Beti - 2009-02-08 23:04:44

Mrok na pierwszych plakatach nowego Harry’ego Pottera



http://i41.tinypic.com/iclcg9.jpg



W sieci zadebiutowały w końcu pierwsze plakaty Harry’ego Pottera i Księcia Półkrwi. Muszę przyznać, że mi się podobają, choć stylizacją przypominają postery dwóch poprzednich części sagi. Wyraźnie widać także ich ewolucję, kierującą się w coraz bardziej mroczne rejony - wszak sama historia jest za każdym razem jeszcze bardziej ponura.

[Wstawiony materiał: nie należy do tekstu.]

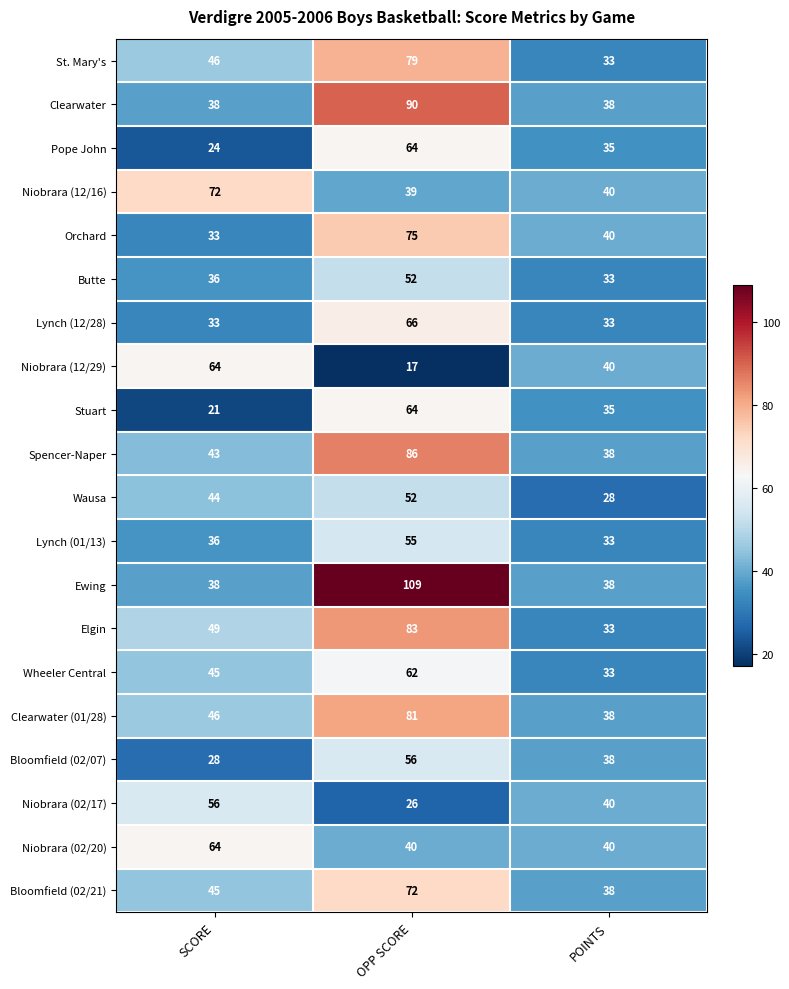

How many categories are shown in the chart?

3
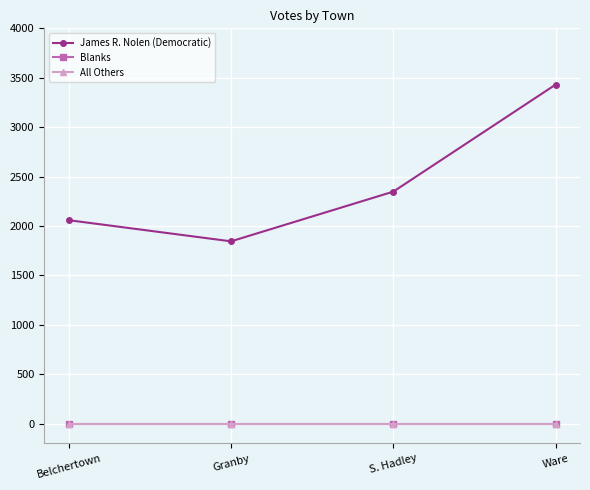

Rank the series at Belchertown from lowest to highest value.

Blanks, All Others, James R. Nolen (Democratic)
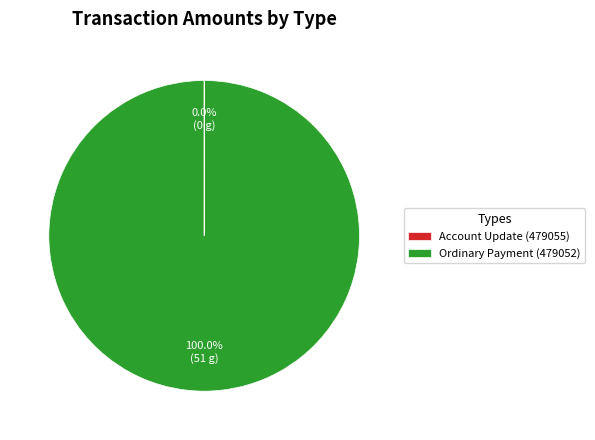

Which slice represents more than half of the pie?

Ordinary Payment (479052)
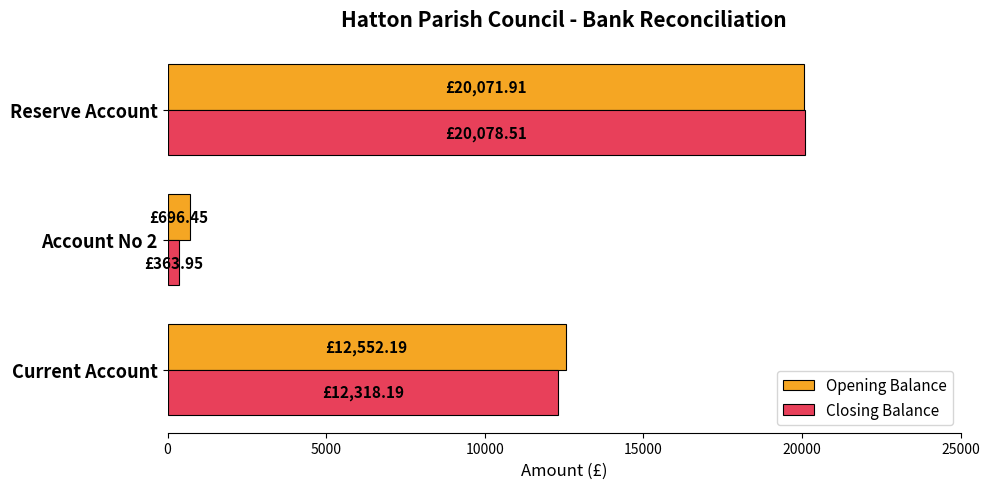

What is the sum of the Opening Balance values at Reserve Account and Current Account?

32624.1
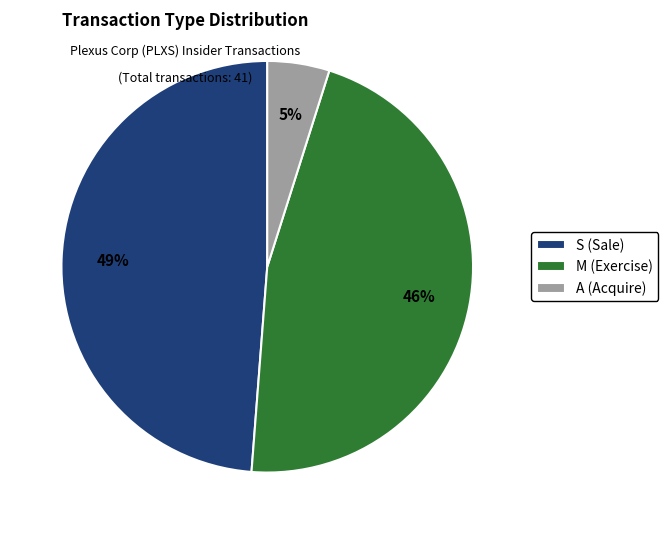

What is the ratio of the value at S (Sale) to the value at M (Exercise)?

1.1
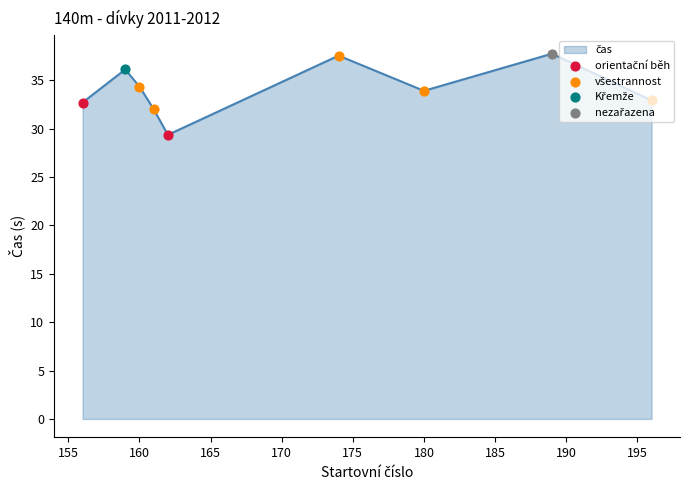

What is the difference between the maximum and minimum values?

8.4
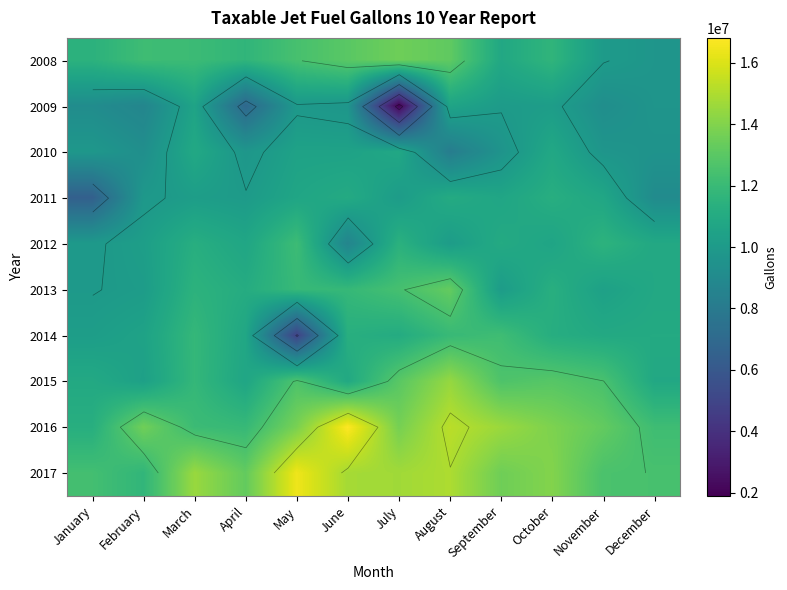

At how many categories does at least one series exceed 10713160?

12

http://i42.tinypic.com/1268qo5.jpg



http://i40.tinypic.com/md2zwl.jpg



http://i42.tinypic.com/11lt0cl.jpg



Fabuła: Harry rozpoczyna szósty rok nauki w Hogwarcie, a tymczasem Lord Voldemort sieje zniszczenie w całym kraju. Presja ogółu związana z pokonaniem go rośnie. Wykorzystując starą księgę z zaklęciami, która wcześniej należała do “Księcia Półkrwi”, Harry poszerza swoją magiczną wiedzę i przygotowuje się do bitwy. Zanim to jednak nastąpi, Harry musi pomóc Dumbledore’owi odkryć tajemnicę planów osiągnięcia nieśmiertelności snutych przez Voldemorta – lokalizację jego horkruksów. Jednak poszukiwania horkruksów i bitwa, do której dochodzi w konsekwencji, kończą się tragedią, która sprawia, iż Harry dochodzi do wniosku, że musi samodzielnie pokonać Czarnego Pana.

Film wyreżyserował ponownie David Yates, niemal tradycyjnie na podstawie scenariusza Stevena Klovesa. Obsadę chyba nie muszę nikomu przytaczać, bo po pięciu częściach wstyd nie znać. Premiera kinowa 24 lipca.

Mam fatalną wiadomość dla wszystkich tych, którzy z niecierpliwością czekają na film Harry Potter i Książę Półkrwi: przedstawiciele Warner Bros. oficjalnie poinformowali, że premiera produkcji została przesunięta z 21 listopada ponownie na 17 lipca 2009. Uzasadniane jest następujące: okres wakacyjny wydaje się dla wytwórni lepszym czasem na wprowadzenie do kin familijnej produkcji niż koniec roku, a ponadto strajk scenarzystów zaburzył w znaczący sposób plany realizacyjne.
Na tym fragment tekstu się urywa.